OpenAI reports that o3-mini with high reasoning and a Python tool receives a 32% on FrontierMath. However, Epoch's official evaluation[1] received only 11%.
There are a few reasons to trust Epoch's score over OpenAIs:
- Epoch built the benchmark and has better incentives.
- OpenAI reported a 28% score on the hardest of the three problem tiers - suspiciously close to their overall score.

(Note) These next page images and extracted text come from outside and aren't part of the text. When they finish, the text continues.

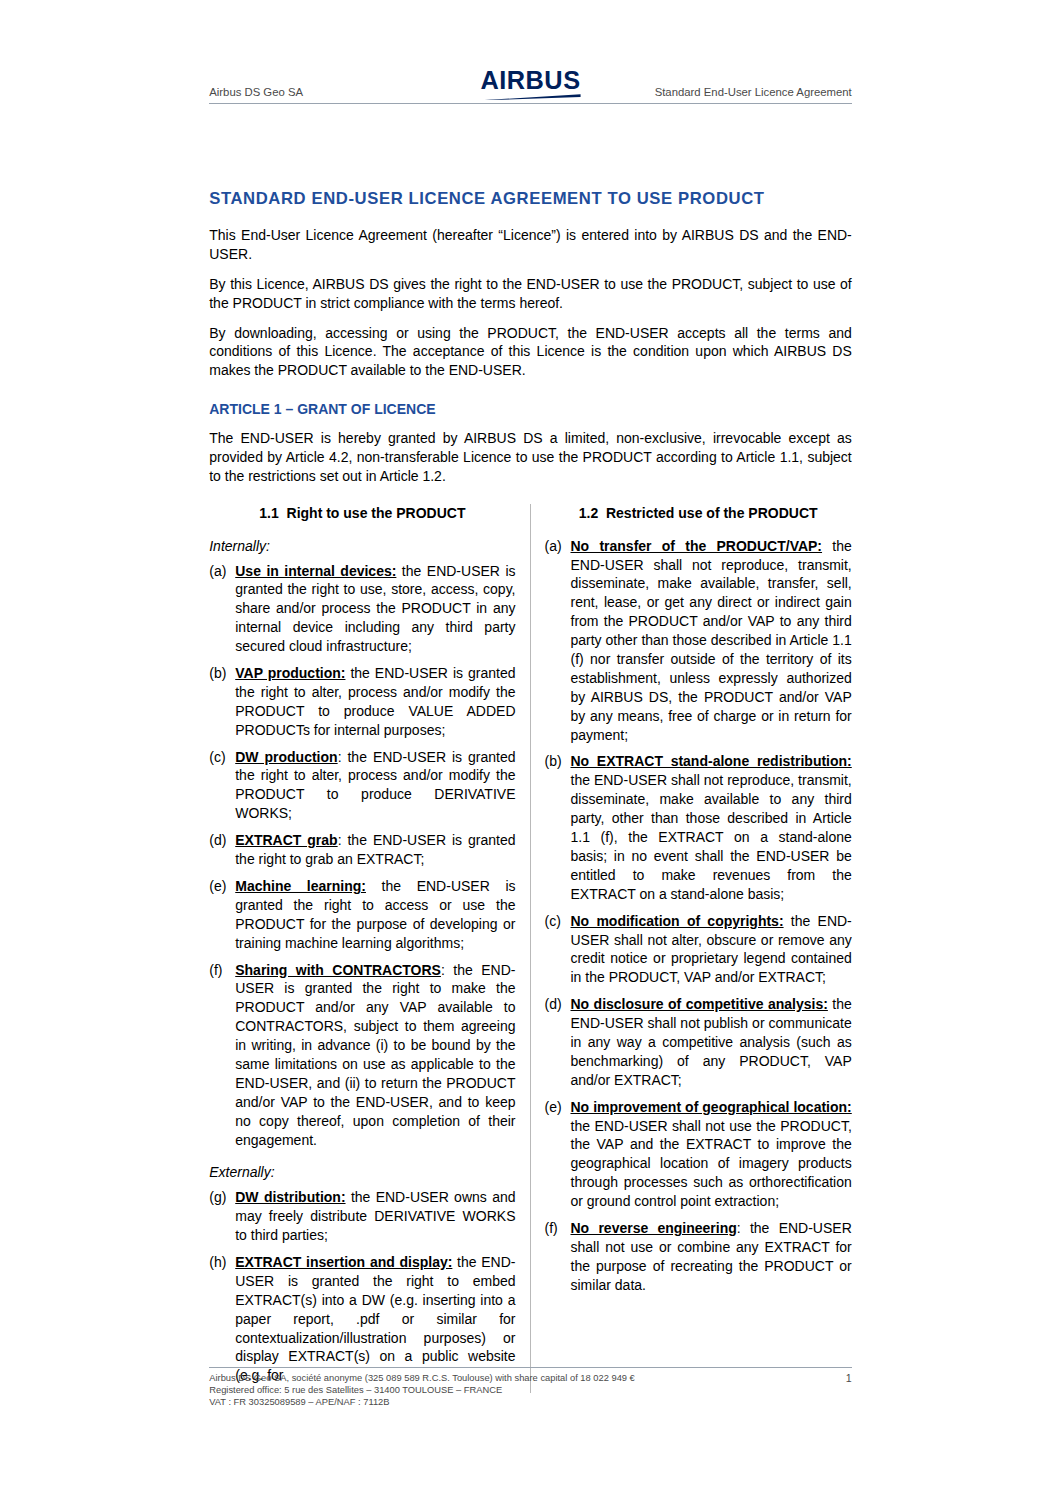Airbus DS Geo SA
AIRBUS
Standard End-User Licence Agreement
STANDARD END-USER LICENCE AGREEMENT TO USE PRODUCT
This End-User Licence Agreement (hereafter “Licence”) is entered into by AIRBUS DS and the END-USER.
By this Licence, AIRBUS DS gives the right to the END-USER to use the PRODUCT, subject to use of the PRODUCT in strict compliance with the terms hereof.
By downloading, accessing or using the PRODUCT, the END-USER accepts all the terms and conditions of this Licence. The acceptance of this Licence is the condition upon which AIRBUS DS makes the PRODUCT available to the END-USER.
ARTICLE 1 – GRANT OF LICENCE
The END-USER is hereby granted by AIRBUS DS a limited, non-exclusive, irrevocable except as provided by Article 4.2, non-transferable Licence to use the PRODUCT according to Article 1.1, subject to the restrictions set out in Article 1.2.
1.1 Right to use the PRODUCT
Internally:
(a) Use in internal devices: the END-USER is granted the right to use, store, access, copy, share and/or process the PRODUCT in any internal device including any third party secured cloud infrastructure;
(b) VAP production: the END-USER is granted the right to alter, process and/or modify the PRODUCT to produce VALUE ADDED PRODUCTs for internal purposes;
(c) DW production: the END-USER is granted the right to alter, process and/or modify the PRODUCT to produce DERIVATIVE WORKS;
(d) EXTRACT grab: the END-USER is granted the right to grab an EXTRACT;
(e) Machine learning: the END-USER is granted the right to access or use the PRODUCT for the purpose of developing or training machine learning algorithms;
(f) Sharing with CONTRACTORS: the END-USER is granted the right to make the PRODUCT and/or any VAP available to CONTRACTORS, subject to them agreeing in writing, in advance (i) to be bound by the same limitations on use as applicable to the END-USER, and (ii) to return the PRODUCT and/or VAP to the END-USER, and to keep no copy thereof, upon completion of their engagement.
Externally:
(g) DW distribution: the END-USER owns and may freely distribute DERIVATIVE WORKS to third parties;
(h) EXTRACT insertion and display: the END-USER is granted the right to embed EXTRACT(s) into a DW (e.g. inserting into a paper report, .pdf or similar for contextualization/illustration purposes) or display EXTRACT(s) on a public website (e.g. for
1.2 Restricted use of the PRODUCT
(a) No transfer of the PRODUCT/VAP: the END-USER shall not reproduce, transmit, disseminate, make available, transfer, sell, rent, lease, or get any direct or indirect gain from the PRODUCT and/or VAP to any third party other than those described in Article 1.1 (f) nor transfer outside of the territory of its establishment, unless expressly authorized by AIRBUS DS, the PRODUCT and/or VAP by any means, free of charge or in return for payment;
(b) No EXTRACT stand-alone redistribution: the END-USER shall not reproduce, transmit, disseminate, make available to any third party, other than those described in Article 1.1 (f), the EXTRACT on a stand-alone basis; in no event shall the END-USER be entitled to make revenues from the EXTRACT on a stand-alone basis;
(c) No modification of copyrights: the END-USER shall not alter, obscure or remove any credit notice or proprietary legend contained in the PRODUCT, VAP and/or EXTRACT;
(d) No disclosure of competitive analysis: the END-USER shall not publish or communicate in any way a competitive analysis (such as benchmarking) of any PRODUCT, VAP and/or EXTRACT;
(e) No improvement of geographical location: the END-USER shall not use the PRODUCT, the VAP and the EXTRACT to improve the geographical location of imagery products through processes such as orthorectification or ground control point extraction;
(f) No reverse engineering: the END-USER shall not use or combine any EXTRACT for the purpose of recreating the PRODUCT or similar data.
1 Airbus DS Geo SA, société anonyme (325 089 589 R.C.S. Toulouse) with share capital of 18 022 949 €
Registered office: 5 rue des Satellites – 31400 TOULOUSE – FRANCE
VAT : FR 30325089589 – APE/NAF : 7112B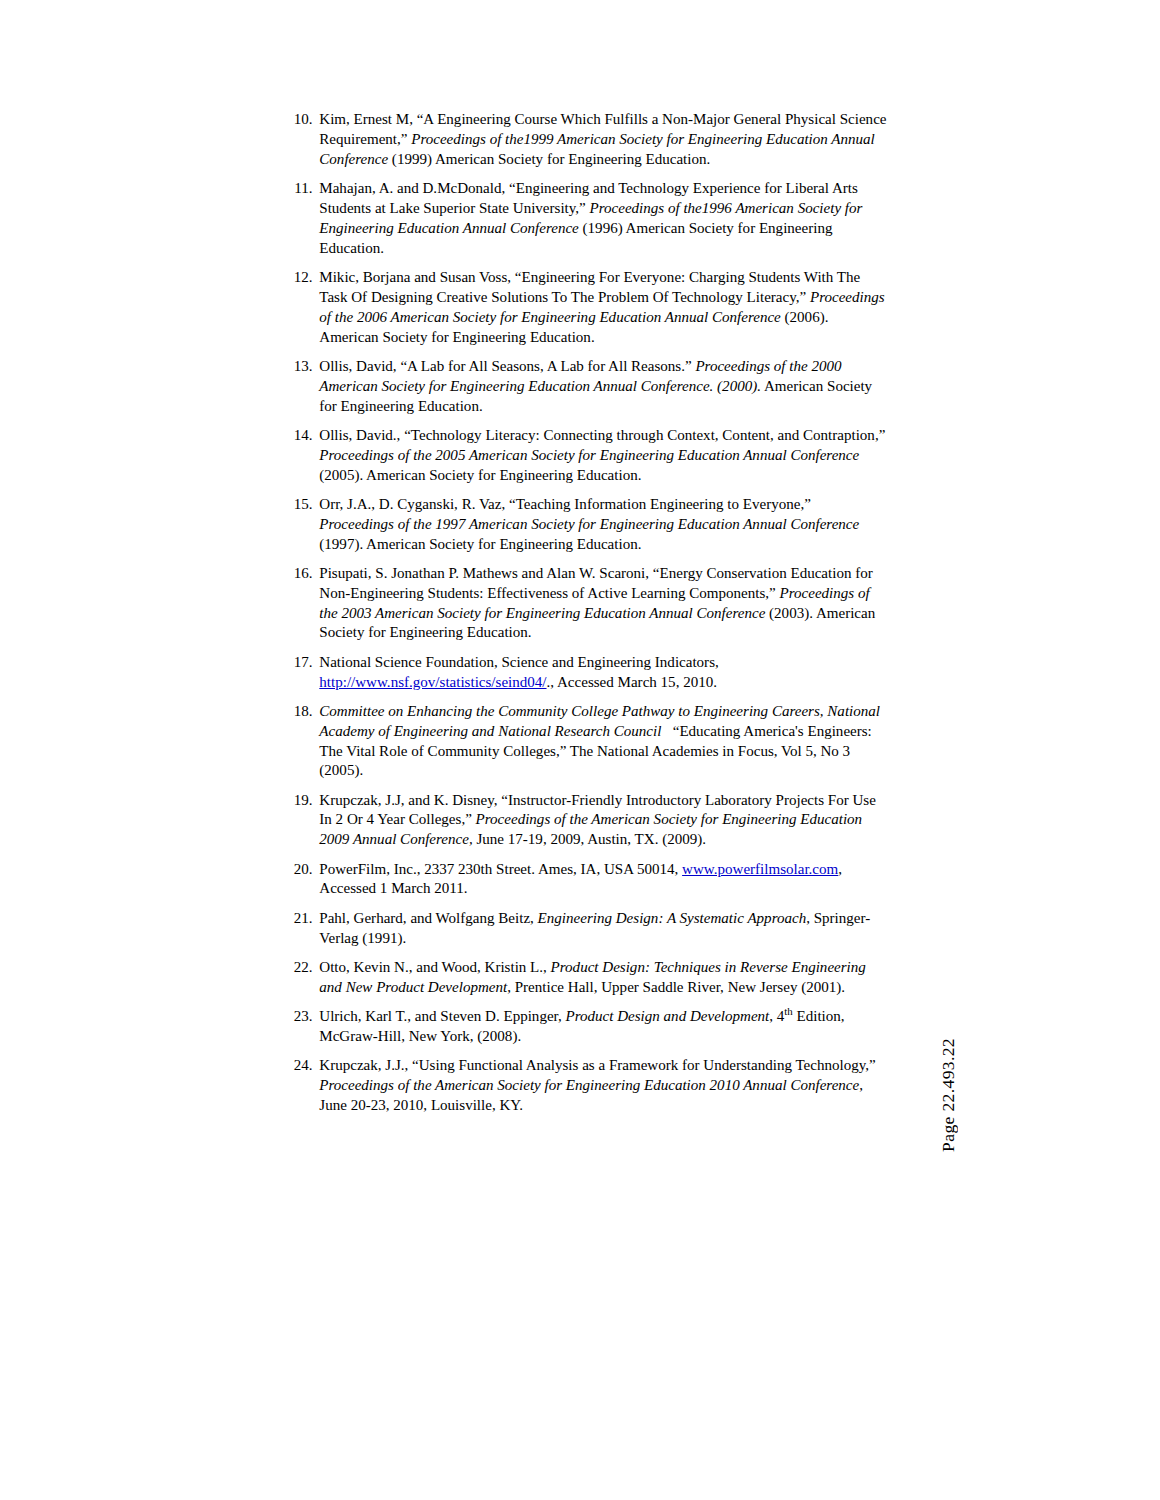10. Kim, Ernest M, “A Engineering Course Which Fulfills a Non-Major General Physical Science Requirement,” Proceedings of the1999 American Society for Engineering Education Annual Conference (1999) American Society for Engineering Education.
11. Mahajan, A. and D.McDonald, “Engineering and Technology Experience for Liberal Arts Students at Lake Superior State University,” Proceedings of the1996 American Society for Engineering Education Annual Conference (1996) American Society for Engineering Education.
12. Mikic, Borjana and Susan Voss, “Engineering For Everyone: Charging Students With The Task Of Designing Creative Solutions To The Problem Of Technology Literacy,” Proceedings of the 2006 American Society for Engineering Education Annual Conference (2006). American Society for Engineering Education.
13. Ollis, David, “A Lab for All Seasons, A Lab for All Reasons.” Proceedings of the 2000 American Society for Engineering Education Annual Conference. (2000). American Society for Engineering Education.
14. Ollis, David., “Technology Literacy: Connecting through Context, Content, and Contraption,” Proceedings of the 2005 American Society for Engineering Education Annual Conference (2005). American Society for Engineering Education.
15. Orr, J.A., D. Cyganski, R. Vaz, “Teaching Information Engineering to Everyone,” Proceedings of the 1997 American Society for Engineering Education Annual Conference (1997). American Society for Engineering Education.
16. Pisupati, S. Jonathan P. Mathews and Alan W. Scaroni, “Energy Conservation Education for Non-Engineering Students: Effectiveness of Active Learning Components,” Proceedings of the 2003 American Society for Engineering Education Annual Conference (2003). American Society for Engineering Education.
17. National Science Foundation, Science and Engineering Indicators, http://www.nsf.gov/statistics/seind04/., Accessed March 15, 2010.
18. Committee on Enhancing the Community College Pathway to Engineering Careers, National Academy of Engineering and National Research Council “Educating America's Engineers: The Vital Role of Community Colleges,” The National Academies in Focus, Vol 5, No 3 (2005).
19. Krupczak, J.J, and K. Disney, “Instructor-Friendly Introductory Laboratory Projects For Use In 2 Or 4 Year Colleges,” Proceedings of the American Society for Engineering Education 2009 Annual Conference, June 17-19, 2009, Austin, TX. (2009).
20. PowerFilm, Inc., 2337 230th Street. Ames, IA, USA 50014, www.powerfilmsolar.com, Accessed 1 March 2011.
21. Pahl, Gerhard, and Wolfgang Beitz, Engineering Design: A Systematic Approach, Springer-Verlag (1991).
22. Otto, Kevin N., and Wood, Kristin L., Product Design: Techniques in Reverse Engineering and New Product Development, Prentice Hall, Upper Saddle River, New Jersey (2001).
23. Ulrich, Karl T., and Steven D. Eppinger, Product Design and Development, 4th Edition, McGraw-Hill, New York, (2008).
24. Krupczak, J.J., “Using Functional Analysis as a Framework for Understanding Technology,” Proceedings of the American Society for Engineering Education 2010 Annual Conference, June 20-23, 2010, Louisville, KY.
Page 22.493.22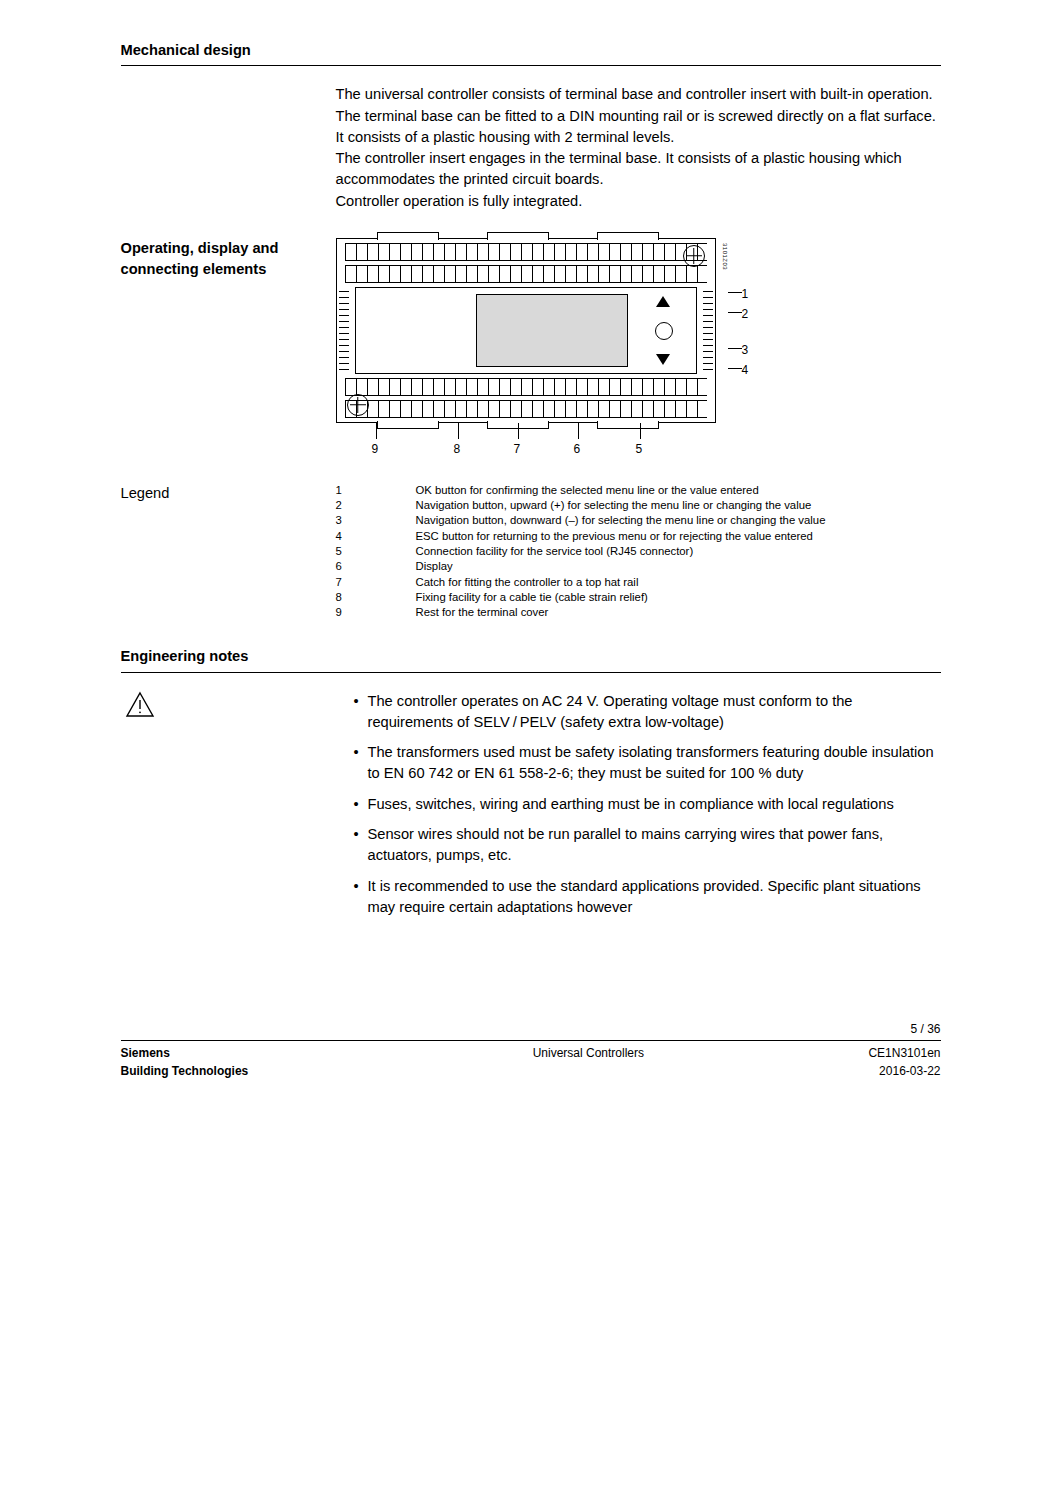Mechanical design
The universal controller consists of terminal base and controller insert with built-in operation.
The terminal base can be fitted to a DIN mounting rail or is screwed directly on a flat surface. It consists of a plastic housing with 2 terminal levels.
The controller insert engages in the terminal base. It consists of a plastic housing which accommodates the printed circuit boards.
Controller operation is fully integrated.
Operating, display and connecting elements
3101Z03
1
2
3
4
9
8
7
6
5
Legend
| 1 | OK button for confirming the selected menu line or the value entered |
| 2 | Navigation button, upward (+) for selecting the menu line or changing the value |
| 3 | Navigation button, downward (–) for selecting the menu line or changing the value |
| 4 | ESC button for returning to the previous menu or for rejecting the value entered |
| 5 | Connection facility for the service tool (RJ45 connector) |
| 6 | Display |
| 7 | Catch for fitting the controller to a top hat rail |
| 8 | Fixing facility for a cable tie (cable strain relief) |
| 9 | Rest for the terminal cover |
Engineering notes
The controller operates on AC 24 V. Operating voltage must conform to the requirements of SELV / PELV (safety extra low-voltage)
The transformers used must be safety isolating transformers featuring double insulation to EN 60 742 or EN 61 558-2-6; they must be suited for 100 % duty
Fuses, switches, wiring and earthing must be in compliance with local regulations
Sensor wires should not be run parallel to mains carrying wires that power fans, actuators, pumps, etc.
It is recommended to use the standard applications provided. Specific plant situations may require certain adaptations however
5 / 36
Siemens
Building Technologies
Universal Controllers
CE1N3101en
2016-03-22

- Epoch has published quite a bit of information about its testing infrastructure and data, whereas OpenAI has published close to none.
Edited in Addendum:
Epoch has this to say in their FAQ:
The difference between our results and OpenAI’s might be due to OpenAI evaluating with a more powerful internal scaffold, using more test-time compute, or because those results were run on a different subset of FrontierMath (the 180 problems in
frontiermath-2024-11-26
vs the 290 problems infrontiermath-2025-02-28-private
).
- ^
Which had Python access.
I think your Epoch link re-links to the OpenAI result, not something by Epoch.
How likely is this just that OpenAI was willing to throw absurd amounts of inference time compute at the problem set to get a good score?
the reason why my first thought was that they used more inference is that ARC Prize specifies that that's how they got their ARC-AGI score (https://arcprize.org/blog/oai-o3-pub-breakthrough) - my read on this graph is that they spent $300k+ on getting their score (there's 100 questions in the semi-private eval). o3 high, not o3-mini high, but this result is pretty strong proof of concept that they're willing to spend a lot on inference for good scores.